» What you need to do
Could you extend the description of the rock history podcast episode on 1969, shown below, picking up right after its final sentence?

» Text excerpt
##############################

An episodic overview of the history of Rock Music. Think of it as a college level Rock N Roll 101 course...or if you prefer, a multi-part audio documentary. We take in the music, culture and technology of the second half of the 20th Century to prove how significant and how much impact this art movement had to the times, while still resonating today. It’s carefully researched, fully scripted and highly produced...a little bit academic in tone, because we do our homework. But we throw in a lot of fun too: music, storytelling, commentary and quotes, lots of sound design. The series is presented in chronological order, and we take our time making these, really trying to get the history right. Rock N Roll Archaeology is the world's first HD Podcast and a proud part of Pantheon - the podcast network for music lovers.
Episode 19: 1969 Part II
This episode is dedicated with love to the memory of our dear friend Dennis Gordon. Dennis was the big booming voice on our show “bumpers” that would begin and end each chapter of Rock N Roll Archaeology. Thank you Dennis, we miss you. May the Four Winds blow you safely home.
Welcome back to the second half of our big chapter telling the big story of a big year in Rock. If you haven’t done so already, we highly recommend you listen to Episode 18 before you delve into this one!
We tell the story of 1969 by telling the story of four concerts: The Beatles on the Roof, The Rolling Stones in Hyde Park was the first part. Part Two will take us to the peak, to the apotheosis of Woodstock...and to the abyss at Altamont. And we’ll go to some other places in between too.
1969 is the year Rock N Roll goes global, and we’ll get into that a little, and set up later discussions of great topics like Rock behind the Iron Curtain and the growing influence of Reggae and World Beat.
Then we’ll take you to Woodstock, and call off the roster, with lots of great music and commentary.
The first mythical Rock tour--the Rolling Stones ‘69 tour of America, is up next. That will take us to the final show of the tour, on a dark December night in California, where everything that can go wrong, will go wrong, and the consequences will be tragic.
We close out with some thoughts on the year and on the decade we’ve just completed, and on what comes next.
This show is part of Pantheon Podcasts.

##############################

» Excerpted records
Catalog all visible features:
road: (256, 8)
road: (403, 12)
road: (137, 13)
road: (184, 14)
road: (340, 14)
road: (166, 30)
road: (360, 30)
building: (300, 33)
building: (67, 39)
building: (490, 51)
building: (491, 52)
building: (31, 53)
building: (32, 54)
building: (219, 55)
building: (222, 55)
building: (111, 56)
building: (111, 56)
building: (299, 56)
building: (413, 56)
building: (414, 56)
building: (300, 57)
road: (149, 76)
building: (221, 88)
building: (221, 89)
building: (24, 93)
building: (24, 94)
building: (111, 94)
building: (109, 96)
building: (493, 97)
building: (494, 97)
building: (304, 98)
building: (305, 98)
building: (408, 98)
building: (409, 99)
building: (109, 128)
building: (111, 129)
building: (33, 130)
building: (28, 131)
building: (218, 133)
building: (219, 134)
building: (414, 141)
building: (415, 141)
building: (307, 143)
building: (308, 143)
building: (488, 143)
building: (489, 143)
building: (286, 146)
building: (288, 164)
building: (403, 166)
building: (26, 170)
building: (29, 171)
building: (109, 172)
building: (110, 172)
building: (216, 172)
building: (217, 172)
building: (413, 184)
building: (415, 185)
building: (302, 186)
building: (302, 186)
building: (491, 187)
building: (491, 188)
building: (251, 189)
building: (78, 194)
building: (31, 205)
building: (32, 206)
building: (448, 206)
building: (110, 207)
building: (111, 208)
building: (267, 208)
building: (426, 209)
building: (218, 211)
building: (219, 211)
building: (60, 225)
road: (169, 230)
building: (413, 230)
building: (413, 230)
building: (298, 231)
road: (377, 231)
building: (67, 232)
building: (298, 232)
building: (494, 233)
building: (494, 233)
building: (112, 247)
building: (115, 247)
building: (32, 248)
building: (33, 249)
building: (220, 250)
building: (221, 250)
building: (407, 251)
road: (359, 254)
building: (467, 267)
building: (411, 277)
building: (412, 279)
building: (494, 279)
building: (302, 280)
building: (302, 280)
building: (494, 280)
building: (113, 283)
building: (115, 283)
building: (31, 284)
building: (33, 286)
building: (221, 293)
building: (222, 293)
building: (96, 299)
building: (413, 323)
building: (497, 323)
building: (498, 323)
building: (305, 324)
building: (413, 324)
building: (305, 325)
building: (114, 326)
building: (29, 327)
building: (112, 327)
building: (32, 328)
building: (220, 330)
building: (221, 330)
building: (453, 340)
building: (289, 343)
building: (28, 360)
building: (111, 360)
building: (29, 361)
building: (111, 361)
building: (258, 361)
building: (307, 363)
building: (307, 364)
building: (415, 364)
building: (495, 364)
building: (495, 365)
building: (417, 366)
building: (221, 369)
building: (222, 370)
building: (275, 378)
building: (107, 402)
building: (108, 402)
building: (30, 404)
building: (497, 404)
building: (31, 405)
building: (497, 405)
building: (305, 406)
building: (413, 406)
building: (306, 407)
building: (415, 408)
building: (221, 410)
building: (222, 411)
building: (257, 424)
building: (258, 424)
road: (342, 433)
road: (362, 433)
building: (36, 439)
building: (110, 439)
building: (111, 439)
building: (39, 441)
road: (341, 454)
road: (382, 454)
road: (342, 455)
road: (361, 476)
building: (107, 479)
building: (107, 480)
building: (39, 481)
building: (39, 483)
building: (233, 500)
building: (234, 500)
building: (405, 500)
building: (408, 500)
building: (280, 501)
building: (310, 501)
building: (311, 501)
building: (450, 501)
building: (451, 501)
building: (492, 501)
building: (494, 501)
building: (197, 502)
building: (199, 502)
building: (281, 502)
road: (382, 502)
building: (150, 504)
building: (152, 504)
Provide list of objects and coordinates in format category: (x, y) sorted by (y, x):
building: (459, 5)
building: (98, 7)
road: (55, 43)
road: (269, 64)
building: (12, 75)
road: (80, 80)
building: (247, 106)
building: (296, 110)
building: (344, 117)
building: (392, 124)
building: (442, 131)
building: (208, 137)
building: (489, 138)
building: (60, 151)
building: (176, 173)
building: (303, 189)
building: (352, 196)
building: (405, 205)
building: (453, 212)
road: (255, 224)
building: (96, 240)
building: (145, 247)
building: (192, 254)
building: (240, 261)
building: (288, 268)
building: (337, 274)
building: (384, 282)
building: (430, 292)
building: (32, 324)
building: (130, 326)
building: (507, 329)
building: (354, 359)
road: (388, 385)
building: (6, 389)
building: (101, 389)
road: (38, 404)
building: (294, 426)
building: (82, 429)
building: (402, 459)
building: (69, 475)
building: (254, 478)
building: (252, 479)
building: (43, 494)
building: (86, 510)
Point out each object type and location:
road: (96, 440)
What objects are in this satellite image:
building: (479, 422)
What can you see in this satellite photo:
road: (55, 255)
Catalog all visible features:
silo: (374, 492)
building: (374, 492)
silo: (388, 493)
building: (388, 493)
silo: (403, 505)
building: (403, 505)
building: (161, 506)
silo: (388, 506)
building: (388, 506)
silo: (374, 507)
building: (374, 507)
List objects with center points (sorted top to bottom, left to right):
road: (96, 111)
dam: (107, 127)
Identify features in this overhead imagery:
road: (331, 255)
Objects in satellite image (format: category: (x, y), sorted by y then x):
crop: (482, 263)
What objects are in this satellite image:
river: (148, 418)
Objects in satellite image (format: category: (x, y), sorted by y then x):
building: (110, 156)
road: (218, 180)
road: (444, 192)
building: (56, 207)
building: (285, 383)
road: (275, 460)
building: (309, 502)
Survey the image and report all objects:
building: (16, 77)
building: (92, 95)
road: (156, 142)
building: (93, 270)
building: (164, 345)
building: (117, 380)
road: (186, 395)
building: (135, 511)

##############################

» Final answer
Listen in HD only at www.rocknrollarchaeology.com
1969 Part I
We’re putting down a marker with this episode, and the follow-up: the highest highs and the lowest lows of the entire Rock Era occurred in 1969. It’s a year so big, we had to cut it in two, in order to serve it up properly.
We start in January, with The Beatles on The Roof, a 42-minute outdoor concert that definitely warmed up the neighborhood of Mayfair, London, England. Then we catch up with their friends and rivals, The Rolling Stones.
The Stones broke out HUGE in 68 and 69, the beginning of an incredible five-year run: from Beggars Banquet on through to Exile On Main Street. Peak Stones, the sweet spot for the World’s Greatest Rock N Roll Band.
Brian Jones is out, Mick Taylor is in. We talk about how that happened, and how it impacted the Stones’ sound and attitude. Another influence starts seeping in: American Country Music, thanks to Keith’s new best buddy, Gram Parsons.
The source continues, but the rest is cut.